Data excerpt:
□ □ □ □ □

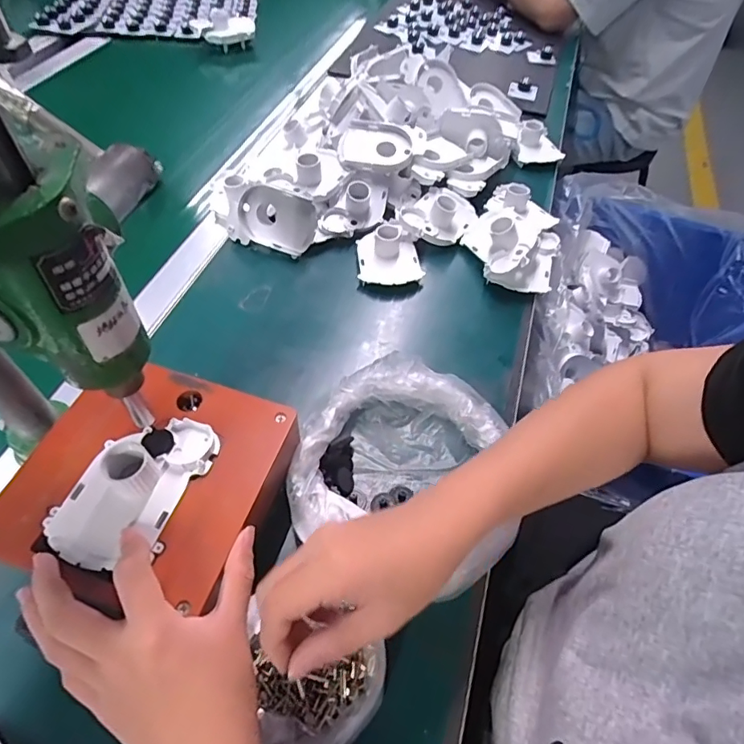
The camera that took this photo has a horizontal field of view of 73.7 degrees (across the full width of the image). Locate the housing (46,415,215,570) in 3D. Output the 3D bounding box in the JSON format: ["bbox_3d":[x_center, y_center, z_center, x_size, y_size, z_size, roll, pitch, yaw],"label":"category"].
[{"bbox_3d":[-0.148,0.066,0.307,0.069,0.021,0.102,18,55,7],"label":"housing"}]

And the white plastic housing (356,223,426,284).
[{"bbox_3d":[0.019,-0.127,0.543,0.069,0.031,0.073,-2,55,-7],"label":"white plastic housing"}]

□ □ □ □ □

Work item: Return the listing exactly as it appears, excluding any image.

Task answer:
The camera that took this photo has a horizontal field of view of 73.7 degrees (across the full width of the image). Locate the housing (46,415,215,570) in 3D. Output the 3D bounding box in the JSON format: ["bbox_3d":[x_center, y_center, z_center, x_size, y_size, z_size, roll, pitch, yaw],"label":"category"].
[{"bbox_3d":[-0.148,0.066,0.307,0.069,0.021,0.102,18,55,7],"label":"housing"}]

And the white plastic housing (356,223,426,284).
[{"bbox_3d":[0.019,-0.127,0.543,0.069,0.031,0.073,-2,55,-7],"label":"white plastic housing"}]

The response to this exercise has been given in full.